Warner was raised in Washington, D.C., studying there and in New York. She was three years old when she began dancing. She was slender, quite tall, very blonde, with blue eyes. She danced in Hollywood in 1933 before moving on to Chicago. where she entertained at the Royal Frolics. Warner made appearances in Miami, Florida, Palm Beach, and New Orleans. In the latter city she was persuaded to go abroad by an English producer. She danced unimpeded in Paris music halls and cabarets beginning in the spring of 1934. She encountered legal difficulties when numerous imitators of her shows began to perform at different venues.

Warner mostly appeared nude solely in dim lighted cabarets where she was not especially close to her audience. She wore a fan and sometimes a pair of iron bracelets during her performances. She appeared at the Bagdad, a tea-dancing restaurant in the Champs Elysees. She was arrested there and the club was forced to close for a day before its license was restored. She soon obtained an engagement at the Alcazar and received top billing at Bal Tabarin.

Warner appeared in a French court beginning in July 1935 on a charge of "offending public modesty". The suit was brought by the Association for the Increase of the French Population. She was cited for a violation of Article 330 of the French code. It dealt with the extent to which a person could be legally undressed in public. It was also contended that during one dance she came too close to the floor space designated for spectators. Warner argued for the art in her dance routine. She said she was covered from head to foot with white makeup and an invisible lavender silk cloth covered me in my absolutely correct positions. Her defense was supported by noted aviators, novelists, a zoology professor, and a painter, Maurice Devlaminck. The latter read a text about artistic nudity and said that he was not shocked by nakedness.
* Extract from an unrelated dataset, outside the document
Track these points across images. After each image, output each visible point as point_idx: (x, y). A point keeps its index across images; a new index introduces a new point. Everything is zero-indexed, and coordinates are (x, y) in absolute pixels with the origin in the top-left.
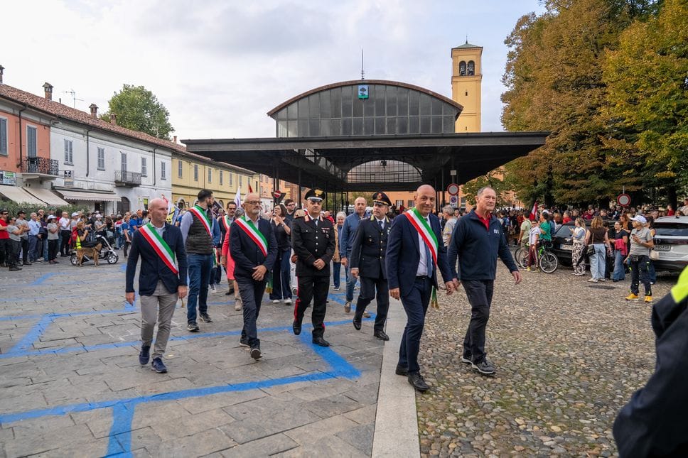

On July 18 the Tenth Correctional Chamber fined Warner fifty francs. The judicial body ruled "it is against the law of the French Republic to dance in the nude, however artistically one may dance". The small fine imposed implied that the court was lenient. It mostly took exception to the dances being advertised as "nude" when actually they gave an impression of complete nudity. Specifically, the court elaborated that it was hard to distinguish "between what was art and what was lewdness".